What did the Supreme Court rule?

  • In past judgments, the apex court has held that voters have a right to information which is essential for them to exercise their freedom to vote.
  • The court, therefore, held that information about funding to a political party is essential for a voter to express the freedom to vote in an effective and efficient manner.
  • The Electoral Bond Scheme, to the extent that it infringes on this right to information by anonymising contributions through bonds, violates the Article 19(1)(a), which is related to freedom of expression.
  • As far as the purpose of curbing black money was concerned, the court applied a proportionality test which refers to whether the abridging of the voters’ right to know through donor anonymity was achieved through the least restrictive means.

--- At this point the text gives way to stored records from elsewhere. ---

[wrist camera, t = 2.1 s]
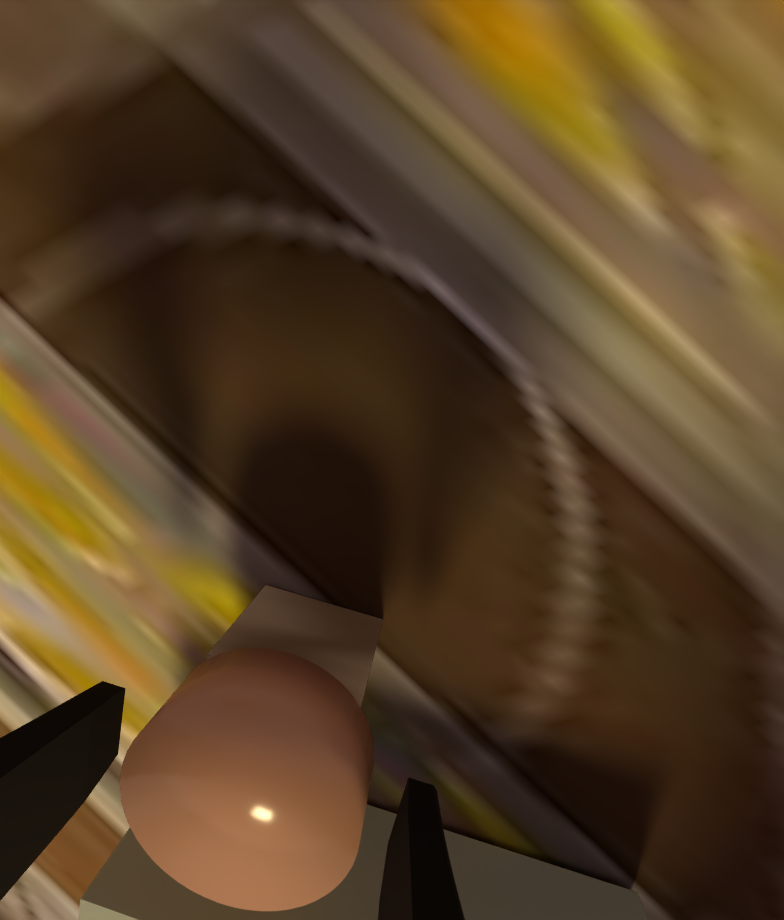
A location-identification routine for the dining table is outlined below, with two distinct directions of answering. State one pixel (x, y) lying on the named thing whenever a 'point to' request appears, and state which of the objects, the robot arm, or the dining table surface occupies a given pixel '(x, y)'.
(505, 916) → the pull-out drawer
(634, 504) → the dining table surface
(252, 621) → the block
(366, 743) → the rounded lump
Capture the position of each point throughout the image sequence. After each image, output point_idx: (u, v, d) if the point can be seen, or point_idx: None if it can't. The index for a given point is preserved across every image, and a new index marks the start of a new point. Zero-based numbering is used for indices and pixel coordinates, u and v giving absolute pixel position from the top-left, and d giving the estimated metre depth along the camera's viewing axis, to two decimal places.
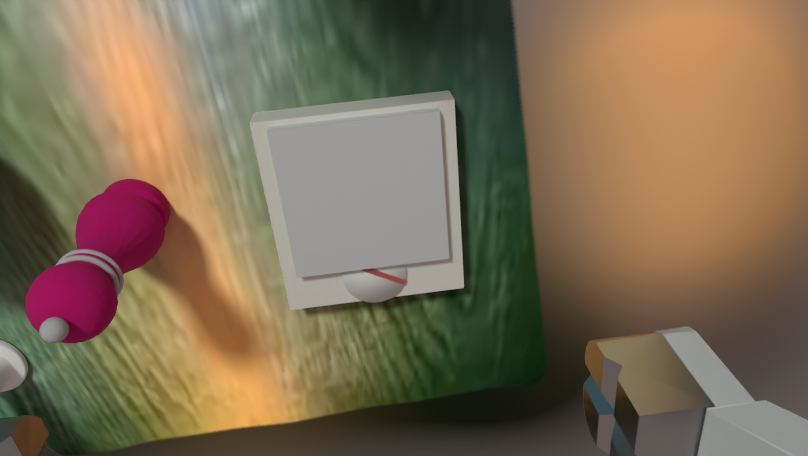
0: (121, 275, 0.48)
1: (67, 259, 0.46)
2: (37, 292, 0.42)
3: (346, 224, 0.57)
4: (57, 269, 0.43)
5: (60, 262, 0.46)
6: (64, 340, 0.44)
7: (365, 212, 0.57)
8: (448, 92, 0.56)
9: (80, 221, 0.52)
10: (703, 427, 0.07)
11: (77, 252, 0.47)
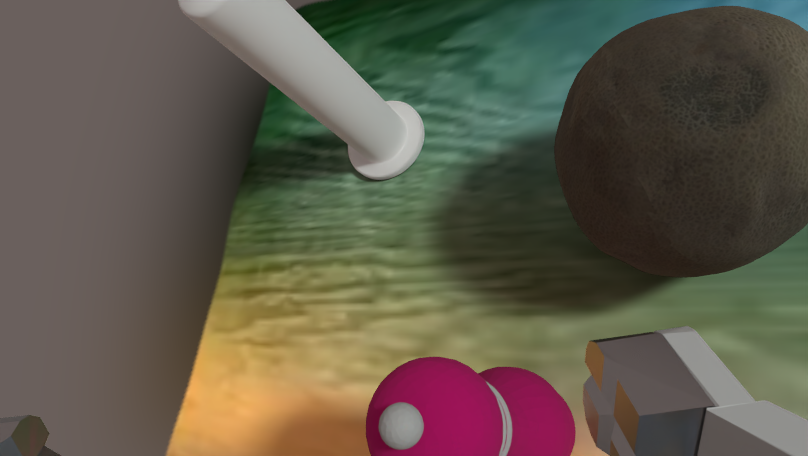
0: None
1: (503, 428, 0.28)
2: (471, 413, 0.24)
3: None
4: (497, 444, 0.25)
5: (501, 414, 0.28)
6: (378, 406, 0.26)
7: None
8: None
9: (542, 399, 0.34)
10: (703, 427, 0.07)
11: (507, 439, 0.28)
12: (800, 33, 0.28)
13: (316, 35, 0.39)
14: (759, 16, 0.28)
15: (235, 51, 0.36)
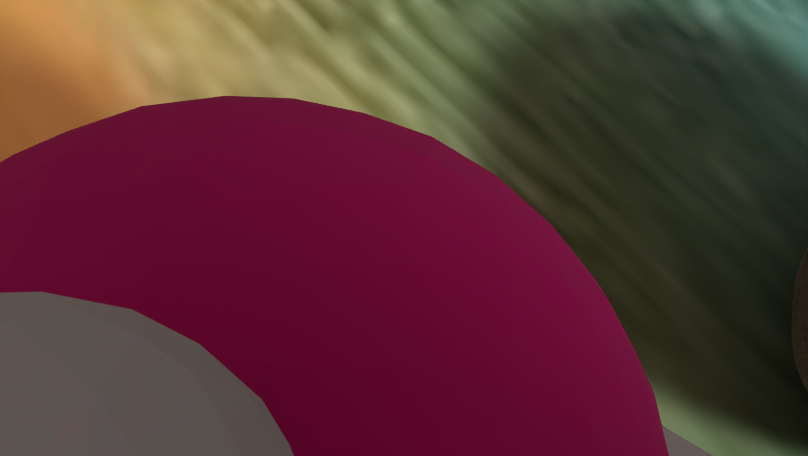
0: None
1: None
2: None
3: None
4: None
5: None
6: (70, 183, 0.03)
7: None
8: None
9: None
10: None
11: None
12: None
13: None
14: None
15: None
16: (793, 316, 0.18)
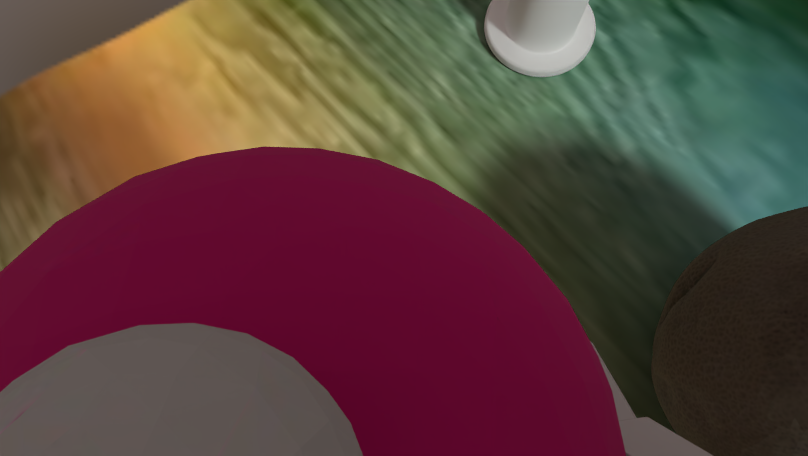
0: None
1: None
2: None
3: None
4: None
5: None
6: (158, 228, 0.04)
7: None
8: None
9: None
10: None
11: None
12: None
13: None
14: None
15: None
16: None
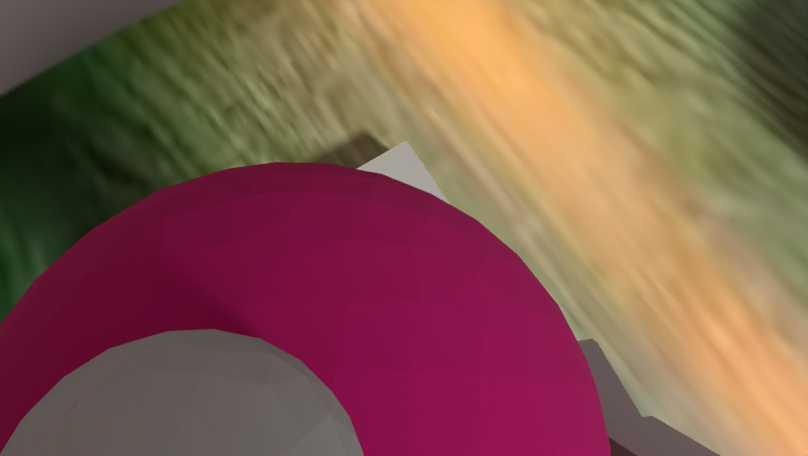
0: None
1: None
2: None
3: None
4: None
5: None
6: (180, 241, 0.04)
7: None
8: None
9: None
10: None
11: None
12: None
13: None
14: None
15: None
16: None
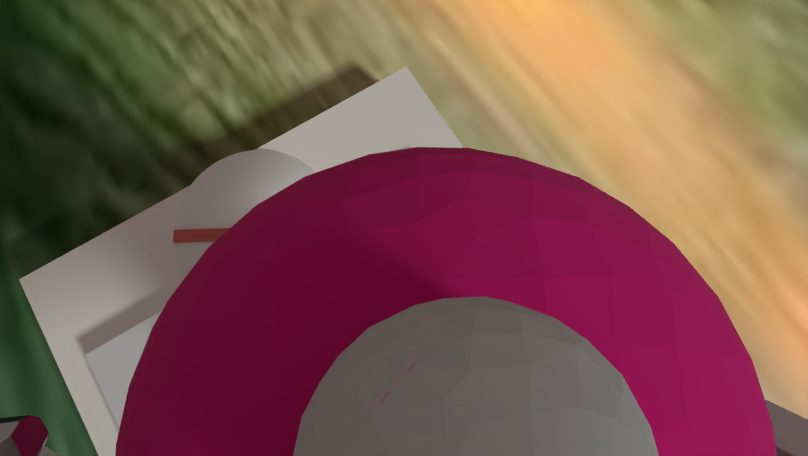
0: None
1: None
2: None
3: None
4: None
5: None
6: (364, 221, 0.05)
7: None
8: None
9: None
10: None
11: None
12: None
13: None
14: None
15: None
16: None
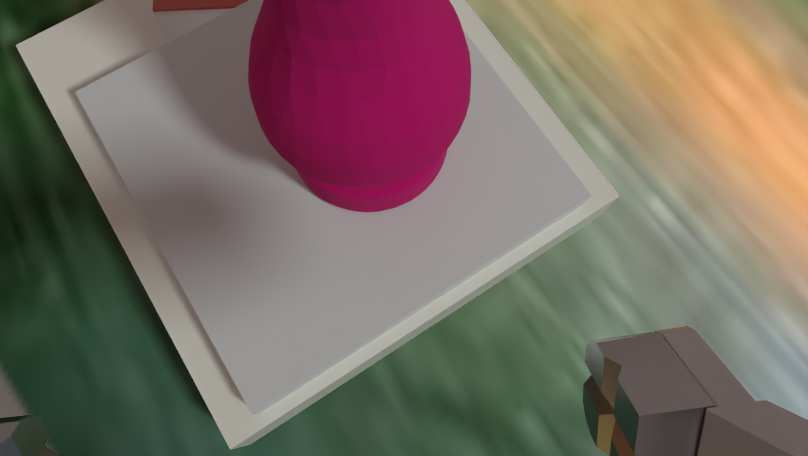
0: None
1: None
2: None
3: None
4: None
5: None
6: None
7: None
8: (249, 443, 0.24)
9: (458, 63, 0.18)
10: (703, 427, 0.07)
11: None
12: None
13: None
14: None
15: None
16: None
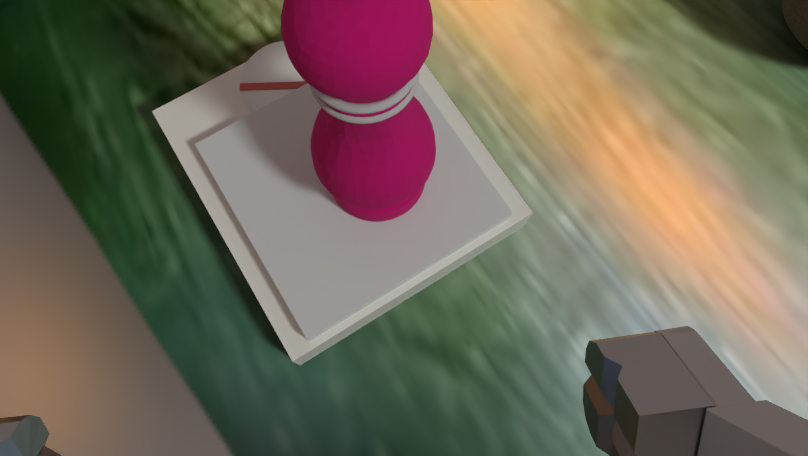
0: (314, 96, 0.27)
1: (400, 94, 0.26)
2: (409, 27, 0.22)
3: None
4: (398, 80, 0.23)
5: (410, 85, 0.26)
6: None
7: None
8: (300, 363, 0.39)
9: (426, 143, 0.33)
10: (703, 427, 0.07)
11: (393, 110, 0.27)
12: None
13: None
14: None
15: None
16: None
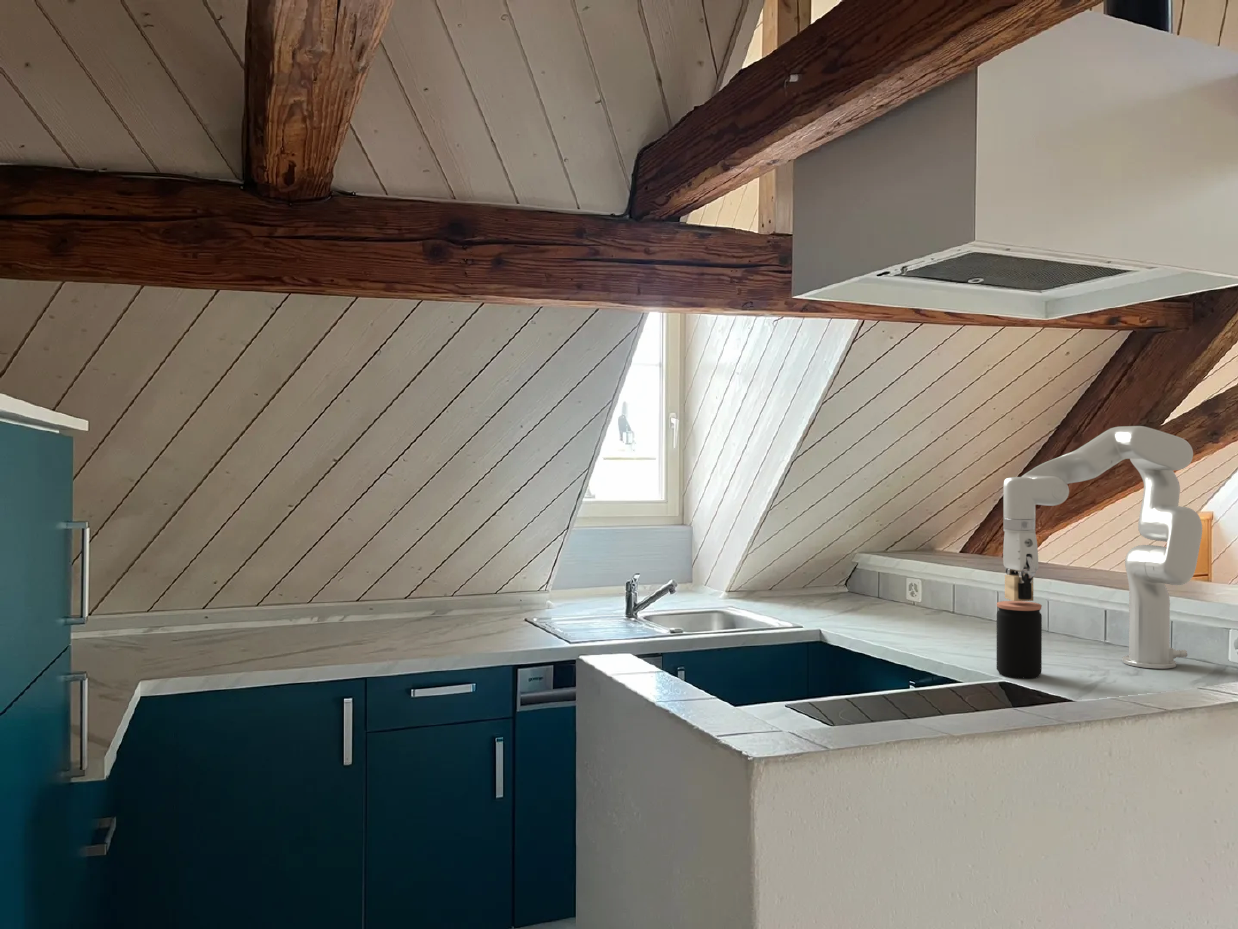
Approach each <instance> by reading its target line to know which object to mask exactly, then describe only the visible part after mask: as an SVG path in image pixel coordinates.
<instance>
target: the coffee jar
mask: <svg viewBox="0 0 1238 929" xmlns="http://www.w3.org/2000/svg"><path fill="white" fill-rule="evenodd" d="M1042 606H1043V605H1042V604H1040V603H1037V602H1033V601H1012V600H1003V601H997V602H996V607H997V608H998V610H997V611H996V670H997V672H998V674H999V675H1001V676H1003V677H1006V678H1012V679H1023V680H1025V679H1026V680H1029V679H1030V680H1031V679H1037V678H1038V676H1039V677H1040V675H1041V673H1042V671H1043V670H1042V666H1043V665H1042V663H1043V662H1042V656H1043V655H1042V653H1043V652H1042V646H1043V645H1042V644H1043V642H1042V641H1043V640H1042V639H1043V638H1042V637H1043V636H1042V635H1043V634H1042V633H1043V631H1042V628H1043V627H1042V626H1043V625H1042V623H1043V622H1042V621H1043V619H1042V618H1043V615H1042V613H1041V610H1042ZM1036 677H1037V678H1036Z"/></svg>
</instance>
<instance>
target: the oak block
mask: <svg viewBox="0 0 1238 929" xmlns="http://www.w3.org/2000/svg"><path fill="white" fill-rule="evenodd" d="M1024 575H1025V573H1024V574H1023V577H1024ZM1018 583H1020V579H1019V575H1007V574H1004V598H1005V599H1006V600H1008V601H1026V602H1033V601H1034V578H1033V579H1032V583H1031V599H1019V598H1018Z"/></svg>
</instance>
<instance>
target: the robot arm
mask: <svg viewBox="0 0 1238 929" xmlns="http://www.w3.org/2000/svg"><path fill="white" fill-rule="evenodd" d="M1193 459H1194V451H1193V447H1192V445H1191V444H1190V443H1189V441H1187V440H1186V439H1185V438H1182V437H1180V436H1177V435H1174V434H1171V433H1168V432H1164V431H1161V430H1158V429H1155V428H1152V427H1149V426H1144V425H1129V426H1128V425H1127V426H1123V425H1122V426H1115V427H1110V428H1108V429H1107V430H1105V431H1103V432H1102V433H1100V434H1099V435H1097V436H1095V437H1094V438H1093V439H1091V440H1090V441H1089V442H1087V443H1085V444H1083V445H1082V446H1080V447H1078V448H1077V449H1075V450H1073V451H1071V452H1067V453H1065V454H1063V455H1060V456H1058V457H1056V458H1055V457H1054V458H1052V459H1050V460H1048V461H1045V462H1043V463H1040V464H1038V465H1037V466H1035V467H1033V468H1032V469H1031V470H1029V471H1027V472H1026V473H1024V474H1023V475H1021V476H1011V477H1007V478H1005V479H1004V480H1003V489H1002V490H1003V518H1002V519H1003V525H1002V526H1003V528H1002V529H1003V532H1004V533H1003V534H1004V535H1003V546H1002V548H1003V549H1002V562H1003V568H1004V570H1005V573H1006V575H1019V579H1020V583H1018V598H1019V599H1031V583H1032V579H1033V580H1034V576H1035V575H1036V574H1037V571H1038V570H1039V549H1038V548H1039V547H1038V540H1037V534H1036V506H1037V505H1039V506H1049V507H1050V506H1058V505H1061V504H1063V503H1064V502H1065V501H1066V500H1067V499H1068V497H1069V495H1070V488H1069V486H1068V484H1073V483H1079V482H1084V481H1085V482H1086V481H1089V480H1092V479H1095V478H1098V477H1099V476H1101V475H1102V474H1104V473H1105V472H1106V471H1107V470H1110V469H1111V468H1112V467H1114V466H1116V465H1117V464H1118V463H1120V462H1121V461H1124V460H1130V462H1131V464H1132V465H1133V466H1134V468H1135V469H1136V470H1137V471H1138V473H1139V475H1140V477H1141V479H1142V482H1143V491H1142V492H1143V494H1142V499H1141V505H1140V511H1139V515H1138V516H1139V517H1138V523H1137V524H1138V526H1137V527H1138V532H1139V534H1140V536H1141V537H1143V538H1145V539H1147V540H1150V541H1155V542H1165V543H1166V546H1162V545H1153V544H1152V545H1151V544H1140V545H1136V546H1134V547H1131V549H1130V550H1128V552H1127V553H1126V556H1125V559H1124V568H1125V572H1126V577H1127V582H1128V592H1129V593H1128V596H1129V598H1128V603H1129V604H1128V605H1129V606H1128V607H1129V608H1128V649H1129V650H1128V655H1125V656H1123V657H1122V660H1121V661H1122V663H1124V664H1126V665H1129V666H1133V667H1139V668H1146V669H1154V670H1155V669H1163V670H1164V669H1173V668H1176V666H1177V662H1176V660H1174V659H1176V658H1187V657H1188V652H1187V650H1186V649H1176V648H1173V647H1170V639H1171V638H1170V627H1171V626H1170V623H1171V622H1170V618H1171V615H1170V608H1171V603H1170V601H1171V600H1170V598H1171V597H1170V594H1169V590H1168V588H1167V587H1166V585H1169V586H1170V585H1172V586H1183V585H1186V584H1187V583H1189V582H1190V581H1191V580H1192V578H1193V577H1194V575H1195V571H1196V569H1197V564H1198V558H1199V552H1200V546H1201V542H1202V535H1203V524H1202V520H1201V517H1200V515H1199V513H1198V512H1196V510H1194V509H1192V508H1191V507H1186V506H1182V505H1181V506H1179V503H1180V494H1181V485H1180V482H1179V479H1178V477H1177V474H1176V473H1175V472H1174V471H1181V470H1184V469H1186V468H1187V467H1188V466H1189V465H1190V464H1191V462H1192V460H1193ZM1023 574H1024V577H1023Z"/></svg>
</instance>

  • The court said alternatives such as funding through electronic transfer (for small contributions) and donations to an Electoral Trust (for larger amounts) were available.
  • As the government was unable to establish that the scheme is the least restrictive means to balance the right of “informational privacy” to contributors and the right to information on political contributions, the amendments to IT Act and RPA were considered unconstitutional.
  • On the changes to the Companies Act, the Court ruled that the deletion of the disclosure requirement on details of contributions violated the voter’s right to information.